───── Given information
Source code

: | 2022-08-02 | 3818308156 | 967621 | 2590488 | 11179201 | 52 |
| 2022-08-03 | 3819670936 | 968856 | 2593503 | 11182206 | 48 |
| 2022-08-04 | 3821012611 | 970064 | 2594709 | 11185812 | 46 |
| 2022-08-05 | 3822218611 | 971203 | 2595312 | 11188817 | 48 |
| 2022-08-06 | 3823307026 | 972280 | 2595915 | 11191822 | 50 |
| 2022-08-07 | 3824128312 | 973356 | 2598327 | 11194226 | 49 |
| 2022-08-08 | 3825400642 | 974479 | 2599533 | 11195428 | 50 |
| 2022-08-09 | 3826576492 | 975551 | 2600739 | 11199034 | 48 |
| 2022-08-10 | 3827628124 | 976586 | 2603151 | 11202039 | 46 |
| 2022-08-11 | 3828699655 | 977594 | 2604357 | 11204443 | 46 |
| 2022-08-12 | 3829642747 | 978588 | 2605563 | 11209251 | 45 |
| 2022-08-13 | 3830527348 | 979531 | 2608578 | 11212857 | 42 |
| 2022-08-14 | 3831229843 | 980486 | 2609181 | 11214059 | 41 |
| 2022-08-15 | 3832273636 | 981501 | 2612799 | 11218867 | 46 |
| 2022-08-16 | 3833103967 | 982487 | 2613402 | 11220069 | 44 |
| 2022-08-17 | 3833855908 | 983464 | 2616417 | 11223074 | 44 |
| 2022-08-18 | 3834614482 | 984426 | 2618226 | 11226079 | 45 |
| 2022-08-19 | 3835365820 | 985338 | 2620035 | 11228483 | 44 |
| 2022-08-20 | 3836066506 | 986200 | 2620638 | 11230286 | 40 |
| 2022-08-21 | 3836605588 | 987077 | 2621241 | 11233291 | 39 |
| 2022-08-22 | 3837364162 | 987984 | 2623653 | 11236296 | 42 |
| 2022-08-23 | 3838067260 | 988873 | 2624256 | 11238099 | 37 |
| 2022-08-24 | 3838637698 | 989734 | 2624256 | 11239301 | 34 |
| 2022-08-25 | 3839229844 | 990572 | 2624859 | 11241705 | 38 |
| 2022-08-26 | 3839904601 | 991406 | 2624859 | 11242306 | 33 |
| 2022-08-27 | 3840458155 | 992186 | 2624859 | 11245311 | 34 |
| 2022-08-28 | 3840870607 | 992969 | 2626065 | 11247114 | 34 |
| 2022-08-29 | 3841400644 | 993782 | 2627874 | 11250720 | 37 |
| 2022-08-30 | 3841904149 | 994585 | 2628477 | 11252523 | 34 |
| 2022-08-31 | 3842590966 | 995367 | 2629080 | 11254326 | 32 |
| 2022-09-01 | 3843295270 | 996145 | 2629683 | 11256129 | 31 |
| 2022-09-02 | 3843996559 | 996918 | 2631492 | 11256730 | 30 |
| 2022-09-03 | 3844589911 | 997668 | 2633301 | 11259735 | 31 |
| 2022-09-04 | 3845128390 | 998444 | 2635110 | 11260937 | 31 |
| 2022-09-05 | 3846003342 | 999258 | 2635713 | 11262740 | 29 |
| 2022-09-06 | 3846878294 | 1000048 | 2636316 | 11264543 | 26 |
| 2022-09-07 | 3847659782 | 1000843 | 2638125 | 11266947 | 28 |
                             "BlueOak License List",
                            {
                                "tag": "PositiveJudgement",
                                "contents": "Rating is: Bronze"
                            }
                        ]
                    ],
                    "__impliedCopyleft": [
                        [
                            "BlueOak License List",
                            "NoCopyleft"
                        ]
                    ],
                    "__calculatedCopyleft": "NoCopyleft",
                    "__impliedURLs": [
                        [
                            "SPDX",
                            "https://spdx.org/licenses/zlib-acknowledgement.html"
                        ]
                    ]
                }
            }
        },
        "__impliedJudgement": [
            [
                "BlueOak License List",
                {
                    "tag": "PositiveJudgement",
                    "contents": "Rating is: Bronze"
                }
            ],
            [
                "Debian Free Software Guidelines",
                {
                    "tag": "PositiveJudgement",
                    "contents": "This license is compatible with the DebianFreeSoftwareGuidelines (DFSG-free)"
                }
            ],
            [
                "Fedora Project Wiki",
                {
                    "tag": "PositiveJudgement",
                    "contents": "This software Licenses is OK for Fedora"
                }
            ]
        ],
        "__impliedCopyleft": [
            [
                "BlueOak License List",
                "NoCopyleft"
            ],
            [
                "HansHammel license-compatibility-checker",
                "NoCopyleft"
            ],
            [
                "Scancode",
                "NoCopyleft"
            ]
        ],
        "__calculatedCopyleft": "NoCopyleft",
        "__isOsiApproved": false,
──────────
───── Given information
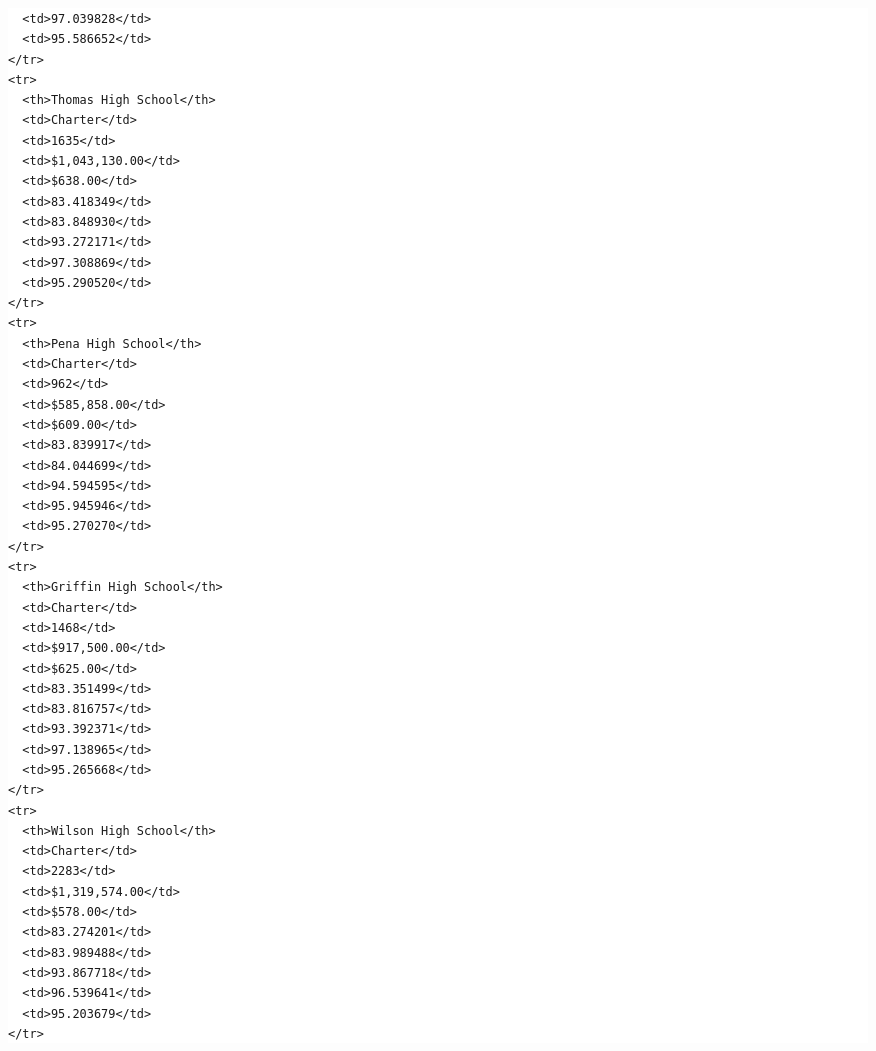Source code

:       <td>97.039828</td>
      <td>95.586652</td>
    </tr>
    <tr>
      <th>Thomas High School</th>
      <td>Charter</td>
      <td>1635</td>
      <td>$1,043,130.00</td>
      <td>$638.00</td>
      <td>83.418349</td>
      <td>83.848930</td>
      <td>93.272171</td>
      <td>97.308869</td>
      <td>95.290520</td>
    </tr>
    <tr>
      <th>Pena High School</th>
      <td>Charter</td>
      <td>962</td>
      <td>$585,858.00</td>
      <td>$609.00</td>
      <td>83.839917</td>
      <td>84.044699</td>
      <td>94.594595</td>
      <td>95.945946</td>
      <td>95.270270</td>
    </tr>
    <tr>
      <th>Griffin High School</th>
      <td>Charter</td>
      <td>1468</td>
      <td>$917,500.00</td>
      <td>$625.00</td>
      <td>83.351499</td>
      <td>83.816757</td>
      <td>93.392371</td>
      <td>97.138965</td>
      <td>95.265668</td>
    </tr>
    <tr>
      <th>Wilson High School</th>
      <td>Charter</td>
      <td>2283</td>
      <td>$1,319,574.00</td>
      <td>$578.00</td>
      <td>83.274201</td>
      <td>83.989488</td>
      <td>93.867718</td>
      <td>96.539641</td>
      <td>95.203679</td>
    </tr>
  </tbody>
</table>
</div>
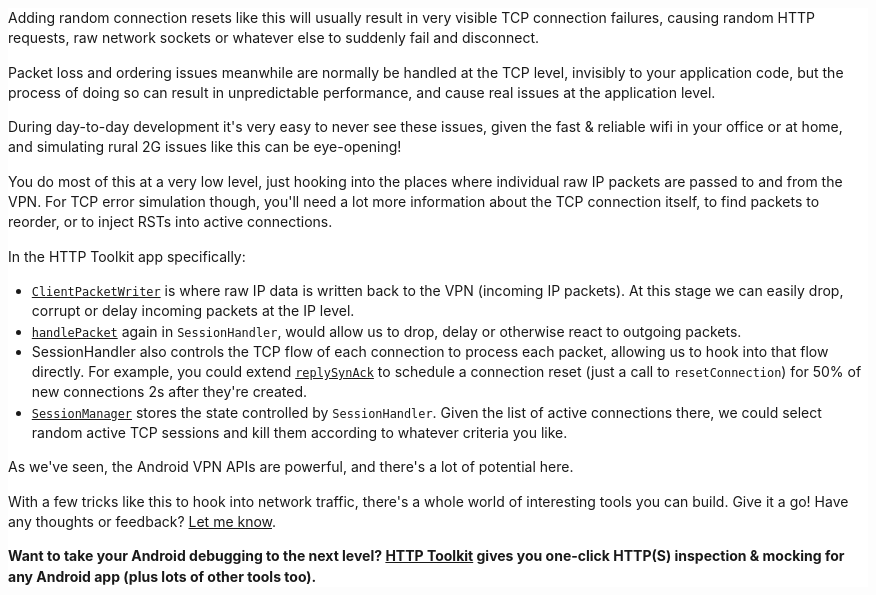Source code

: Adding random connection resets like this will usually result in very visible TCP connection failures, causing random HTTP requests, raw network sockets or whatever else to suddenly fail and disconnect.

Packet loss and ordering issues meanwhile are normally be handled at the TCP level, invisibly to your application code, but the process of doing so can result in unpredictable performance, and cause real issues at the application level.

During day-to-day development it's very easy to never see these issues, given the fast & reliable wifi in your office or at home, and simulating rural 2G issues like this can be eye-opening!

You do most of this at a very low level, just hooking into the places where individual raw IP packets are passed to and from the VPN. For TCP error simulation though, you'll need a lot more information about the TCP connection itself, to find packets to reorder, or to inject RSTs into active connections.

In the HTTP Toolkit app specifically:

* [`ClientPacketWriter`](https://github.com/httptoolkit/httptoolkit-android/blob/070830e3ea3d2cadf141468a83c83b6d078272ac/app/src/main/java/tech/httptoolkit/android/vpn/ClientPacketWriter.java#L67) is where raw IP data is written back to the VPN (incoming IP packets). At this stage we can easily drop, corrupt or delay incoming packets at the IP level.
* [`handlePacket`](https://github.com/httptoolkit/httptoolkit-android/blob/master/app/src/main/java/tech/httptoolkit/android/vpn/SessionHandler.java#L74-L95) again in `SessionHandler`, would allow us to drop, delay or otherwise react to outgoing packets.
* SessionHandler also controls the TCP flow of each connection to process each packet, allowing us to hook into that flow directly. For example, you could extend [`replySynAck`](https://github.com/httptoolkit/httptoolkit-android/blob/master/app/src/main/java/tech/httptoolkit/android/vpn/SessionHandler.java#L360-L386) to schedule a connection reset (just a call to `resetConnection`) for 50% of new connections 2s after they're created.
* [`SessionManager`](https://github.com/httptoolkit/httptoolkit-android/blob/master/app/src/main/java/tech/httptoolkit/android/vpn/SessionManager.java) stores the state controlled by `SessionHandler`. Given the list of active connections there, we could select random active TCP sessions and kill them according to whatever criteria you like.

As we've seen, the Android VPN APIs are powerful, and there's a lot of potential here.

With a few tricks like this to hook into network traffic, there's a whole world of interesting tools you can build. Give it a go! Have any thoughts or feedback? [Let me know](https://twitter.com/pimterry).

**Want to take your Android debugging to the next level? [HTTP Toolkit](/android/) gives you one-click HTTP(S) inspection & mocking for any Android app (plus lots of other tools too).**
──────────
_The problem_
Given the entries above, transcribe exactly the lines from the one holding "<td>84.044699</td>" through the one holding "In the HTTP"; pictures do not belong in the transcription.

_Answer section_
      <td>84.044699</td>
      <td>94.594595</td>
      <td>95.945946</td>
      <td>95.270270</td>
    </tr>
    <tr>
      <th>Griffin High School</th>
      <td>Charter</td>
      <td>1468</td>
      <td>$917,500.00</td>
      <td>$625.00</td>
      <td>83.351499</td>
      <td>83.816757</td>
      <td>93.392371</td>
      <td>97.138965</td>
      <td>95.265668</td>
    </tr>
    <tr>
      <th>Wilson High School</th>
      <td>Charter</td>
      <td>2283</td>
      <td>$1,319,574.00</td>
      <td>$578.00</td>
      <td>83.274201</td>
      <td>83.989488</td>
      <td>93.867718</td>
      <td>96.539641</td>
      <td>95.203679</td>
    </tr>
  </tbody>
</table>
</div>
Source code

: Adding random connection resets like this will usually result in very visible TCP connection failures, causing random HTTP requests, raw network sockets or whatever else to suddenly fail and disconnect.

Packet loss and ordering issues meanwhile are normally be handled at the TCP level, invisibly to your application code, but the process of doing so can result in unpredictable performance, and cause real issues at the application level.

During day-to-day development it's very easy to never see these issues, given the fast & reliable wifi in your office or at home, and simulating rural 2G issues like this can be eye-opening!

You do most of this at a very low level, just hooking into the places where individual raw IP packets are passed to and from the VPN. For TCP error simulation though, you'll need a lot more information about the TCP connection itself, to find packets to reorder, or to inject RSTs into active connections.

In the HTTP Toolkit app specifically:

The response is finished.